Specifically, the clause, to be set forth at FAR 52.220-90 as “Addressing DEI Discrimination by Federal Contractors,” provides several notable terms:

  • Contractors are forbidden from engaging “in any racially discriminatory DEI activities.” Rather than all DEI activities, the clause uses the modifier “racially discriminatory.” The clause defines the term as “disparate treatment based on race or ethnicity in the recruitment, employment (e.g., hiring, promotions), contracting (e.g., vendor agreements), program participation, or allocation or deployment of an entity’s resources.” We expect that over time, organizations, whether they’re performing procurement contracts or recipients, will parse this clause closely to ensure compliance. Key issues will turn on whether race or ethnicity drives preferences, access, selection, and/or funding. An organization that has a program centered on other criteria, such as geography, socioeconomic status, veteran status, disability, etc., may generate a different risk assessment.
  • Noncompliance with the clause, including that of a subcontractor, is grounds for cancellation, termination, or suspension of the entire contract and ineligibility for further government contracts. This provision makes “racially discriminatory DEI activities” a land mine that could not only ruin a contract but also exclude a contractor from all federal business. Actual invocation of this clause would probably be rare, but its inclusion signals how the government could approach a contractor’s operations. Recipients should take note because federal financial assistance awards could include analogous language.
  • The contractor will report both on a subcontractor’s conduct that may violate the clause and if a subcontractor sues the contractor regarding the validity of the DEI clause. With these terms, the government is seeking transparency into a contractor’s subcontract management practices and explicit communication regarding any challenge to the clause. For recipients, this shows the extent to which federal agencies will be seeking to intrude into organizational operations. If the federal government wants contractors to be its eyes and ears in the hunt for “racially discriminatory DEI activities,” we don’t see why it wouldn’t also want to enlist recipients at some point.
  • Compliance with the contract is material for payment with explicit reference to the False Claims Act (FCA). By making the government’s most powerful enforcement tool an explicit part of a contract, the government is signaling to the industrial base the importance of policing “racially discriminatory DEI activities.” Recipients should already be familiar with the FCA, but this is noteworthy because it seeks to make litigation around FCA cases easier for the government. By baking this term into a contract, the government obtains more leverage when investigating FCA allegations. For recipients, we would not be surprised if a similar provision starts appearing in agencies’ standard award provisions.
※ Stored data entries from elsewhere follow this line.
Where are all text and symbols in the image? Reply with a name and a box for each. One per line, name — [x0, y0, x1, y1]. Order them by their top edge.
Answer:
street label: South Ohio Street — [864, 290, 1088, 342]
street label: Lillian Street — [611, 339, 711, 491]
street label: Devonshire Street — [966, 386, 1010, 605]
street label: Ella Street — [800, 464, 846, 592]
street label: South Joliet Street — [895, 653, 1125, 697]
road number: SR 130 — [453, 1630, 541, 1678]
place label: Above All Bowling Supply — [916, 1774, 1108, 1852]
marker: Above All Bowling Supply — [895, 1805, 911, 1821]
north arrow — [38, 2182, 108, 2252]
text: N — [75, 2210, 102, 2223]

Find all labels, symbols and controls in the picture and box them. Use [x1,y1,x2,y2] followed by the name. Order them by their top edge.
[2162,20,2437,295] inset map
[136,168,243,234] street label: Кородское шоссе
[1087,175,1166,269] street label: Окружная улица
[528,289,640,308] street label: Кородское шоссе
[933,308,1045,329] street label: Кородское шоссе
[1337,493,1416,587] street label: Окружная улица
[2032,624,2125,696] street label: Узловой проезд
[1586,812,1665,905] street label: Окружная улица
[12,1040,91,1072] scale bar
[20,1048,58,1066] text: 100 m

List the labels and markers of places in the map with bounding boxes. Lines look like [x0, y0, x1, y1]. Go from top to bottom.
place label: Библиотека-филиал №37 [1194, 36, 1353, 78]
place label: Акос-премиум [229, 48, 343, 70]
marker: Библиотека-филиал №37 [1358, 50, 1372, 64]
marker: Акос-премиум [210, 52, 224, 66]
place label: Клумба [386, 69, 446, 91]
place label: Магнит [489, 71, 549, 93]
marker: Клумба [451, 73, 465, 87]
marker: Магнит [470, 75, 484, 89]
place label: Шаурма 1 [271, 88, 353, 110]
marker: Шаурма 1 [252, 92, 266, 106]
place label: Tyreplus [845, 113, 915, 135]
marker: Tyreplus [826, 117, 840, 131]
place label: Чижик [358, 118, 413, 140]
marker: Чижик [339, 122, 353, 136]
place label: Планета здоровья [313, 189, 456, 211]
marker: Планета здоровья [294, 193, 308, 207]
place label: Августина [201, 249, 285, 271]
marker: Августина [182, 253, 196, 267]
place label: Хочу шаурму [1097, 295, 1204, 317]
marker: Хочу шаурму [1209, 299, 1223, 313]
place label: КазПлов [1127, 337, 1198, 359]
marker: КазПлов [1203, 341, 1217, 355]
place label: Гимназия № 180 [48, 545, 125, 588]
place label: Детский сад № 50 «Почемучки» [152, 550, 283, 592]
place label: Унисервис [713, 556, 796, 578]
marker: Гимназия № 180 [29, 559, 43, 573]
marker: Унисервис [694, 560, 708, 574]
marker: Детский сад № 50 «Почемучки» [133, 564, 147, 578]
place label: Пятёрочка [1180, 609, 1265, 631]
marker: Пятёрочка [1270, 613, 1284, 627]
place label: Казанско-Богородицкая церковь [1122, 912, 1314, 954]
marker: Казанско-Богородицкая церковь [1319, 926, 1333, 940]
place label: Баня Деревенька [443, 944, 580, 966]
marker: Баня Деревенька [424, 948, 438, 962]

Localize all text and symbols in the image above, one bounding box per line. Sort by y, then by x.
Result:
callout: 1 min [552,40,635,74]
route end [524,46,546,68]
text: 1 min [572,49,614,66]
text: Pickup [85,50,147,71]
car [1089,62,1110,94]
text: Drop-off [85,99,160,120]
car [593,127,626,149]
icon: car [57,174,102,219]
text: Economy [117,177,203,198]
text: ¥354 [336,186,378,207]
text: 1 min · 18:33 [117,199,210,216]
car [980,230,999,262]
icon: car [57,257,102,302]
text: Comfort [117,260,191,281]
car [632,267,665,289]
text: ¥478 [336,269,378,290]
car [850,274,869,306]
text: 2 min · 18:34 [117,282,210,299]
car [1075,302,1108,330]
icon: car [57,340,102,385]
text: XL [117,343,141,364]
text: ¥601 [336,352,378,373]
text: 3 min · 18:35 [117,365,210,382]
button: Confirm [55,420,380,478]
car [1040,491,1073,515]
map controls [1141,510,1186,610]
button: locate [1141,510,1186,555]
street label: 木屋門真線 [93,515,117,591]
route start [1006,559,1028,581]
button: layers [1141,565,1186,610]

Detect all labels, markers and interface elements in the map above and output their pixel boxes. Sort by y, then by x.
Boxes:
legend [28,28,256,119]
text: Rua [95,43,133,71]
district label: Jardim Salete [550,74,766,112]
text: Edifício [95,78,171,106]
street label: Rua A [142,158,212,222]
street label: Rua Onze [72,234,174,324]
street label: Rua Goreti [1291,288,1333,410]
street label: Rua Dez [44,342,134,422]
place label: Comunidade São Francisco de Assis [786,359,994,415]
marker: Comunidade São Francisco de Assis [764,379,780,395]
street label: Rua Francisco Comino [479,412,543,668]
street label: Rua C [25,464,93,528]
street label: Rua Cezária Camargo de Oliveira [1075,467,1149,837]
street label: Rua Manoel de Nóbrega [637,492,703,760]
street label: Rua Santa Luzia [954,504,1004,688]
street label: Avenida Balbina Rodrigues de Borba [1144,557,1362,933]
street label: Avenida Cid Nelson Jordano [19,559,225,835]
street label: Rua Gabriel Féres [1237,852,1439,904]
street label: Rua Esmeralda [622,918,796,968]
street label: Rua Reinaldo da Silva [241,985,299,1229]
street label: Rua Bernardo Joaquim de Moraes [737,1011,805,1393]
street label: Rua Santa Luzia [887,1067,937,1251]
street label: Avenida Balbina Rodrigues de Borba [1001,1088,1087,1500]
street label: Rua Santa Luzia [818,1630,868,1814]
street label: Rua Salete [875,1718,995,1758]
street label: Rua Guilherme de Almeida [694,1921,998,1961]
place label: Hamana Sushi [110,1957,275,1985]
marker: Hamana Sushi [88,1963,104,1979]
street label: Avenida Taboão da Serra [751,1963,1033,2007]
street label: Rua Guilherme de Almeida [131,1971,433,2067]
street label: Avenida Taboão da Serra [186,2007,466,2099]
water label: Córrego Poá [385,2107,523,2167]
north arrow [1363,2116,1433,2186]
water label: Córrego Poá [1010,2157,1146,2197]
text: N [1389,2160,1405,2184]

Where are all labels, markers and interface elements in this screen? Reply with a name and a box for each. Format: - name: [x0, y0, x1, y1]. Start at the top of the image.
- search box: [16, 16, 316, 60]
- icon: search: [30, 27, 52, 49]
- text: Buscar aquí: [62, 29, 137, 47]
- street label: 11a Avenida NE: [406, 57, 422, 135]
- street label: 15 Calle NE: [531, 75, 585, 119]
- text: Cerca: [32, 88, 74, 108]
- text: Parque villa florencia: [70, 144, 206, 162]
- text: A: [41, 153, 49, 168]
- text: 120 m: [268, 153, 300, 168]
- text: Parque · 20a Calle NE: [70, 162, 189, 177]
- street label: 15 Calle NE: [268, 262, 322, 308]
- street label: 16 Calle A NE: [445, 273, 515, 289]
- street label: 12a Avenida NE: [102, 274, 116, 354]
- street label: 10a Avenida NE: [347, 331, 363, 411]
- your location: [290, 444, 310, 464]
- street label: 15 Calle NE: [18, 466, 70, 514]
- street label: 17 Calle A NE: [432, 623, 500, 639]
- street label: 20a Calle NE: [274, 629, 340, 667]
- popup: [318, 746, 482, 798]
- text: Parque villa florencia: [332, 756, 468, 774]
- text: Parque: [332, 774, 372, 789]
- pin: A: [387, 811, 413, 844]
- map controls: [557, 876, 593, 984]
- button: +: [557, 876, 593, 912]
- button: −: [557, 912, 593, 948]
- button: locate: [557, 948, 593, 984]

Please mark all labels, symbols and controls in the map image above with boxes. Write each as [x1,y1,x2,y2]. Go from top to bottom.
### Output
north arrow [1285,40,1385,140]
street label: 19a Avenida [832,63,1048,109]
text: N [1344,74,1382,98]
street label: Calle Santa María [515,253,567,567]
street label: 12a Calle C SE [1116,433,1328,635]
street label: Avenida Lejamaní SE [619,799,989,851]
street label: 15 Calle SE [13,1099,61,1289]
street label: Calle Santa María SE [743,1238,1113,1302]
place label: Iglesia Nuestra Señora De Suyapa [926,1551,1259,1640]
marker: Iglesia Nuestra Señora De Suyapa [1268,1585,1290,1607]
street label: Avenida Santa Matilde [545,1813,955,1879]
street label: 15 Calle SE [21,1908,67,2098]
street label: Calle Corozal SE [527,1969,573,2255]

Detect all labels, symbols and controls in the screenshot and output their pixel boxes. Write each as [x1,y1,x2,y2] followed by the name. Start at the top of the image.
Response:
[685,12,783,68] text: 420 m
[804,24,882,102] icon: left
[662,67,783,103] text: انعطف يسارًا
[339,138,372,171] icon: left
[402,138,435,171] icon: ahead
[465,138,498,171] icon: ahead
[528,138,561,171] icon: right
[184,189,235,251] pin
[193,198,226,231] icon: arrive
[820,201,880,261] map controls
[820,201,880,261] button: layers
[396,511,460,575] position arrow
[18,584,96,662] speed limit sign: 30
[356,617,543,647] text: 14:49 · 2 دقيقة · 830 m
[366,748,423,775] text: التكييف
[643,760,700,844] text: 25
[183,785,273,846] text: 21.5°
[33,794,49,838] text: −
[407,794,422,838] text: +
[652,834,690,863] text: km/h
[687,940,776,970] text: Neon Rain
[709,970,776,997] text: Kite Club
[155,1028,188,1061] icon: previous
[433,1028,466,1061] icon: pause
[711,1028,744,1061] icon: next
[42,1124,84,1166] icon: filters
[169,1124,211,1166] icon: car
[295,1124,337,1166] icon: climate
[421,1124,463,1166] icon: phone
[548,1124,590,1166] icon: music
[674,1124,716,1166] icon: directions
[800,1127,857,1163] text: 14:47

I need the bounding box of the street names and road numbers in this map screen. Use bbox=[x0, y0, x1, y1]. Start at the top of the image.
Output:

Steps Recipients Can Take to Prepare Now

In our previous commentary, we urged contractors to treat the “DEI clause” as a multifaceted compliance requirement. Recipients should continue monitoring developments and enhancing their understanding of what kinds of risks their awards may pose. Now is a good time to map their activities and the activities of their subawardees, know the precise terms of their awards, and understand how claims for reimbursement or payment from their awarding agencies are made.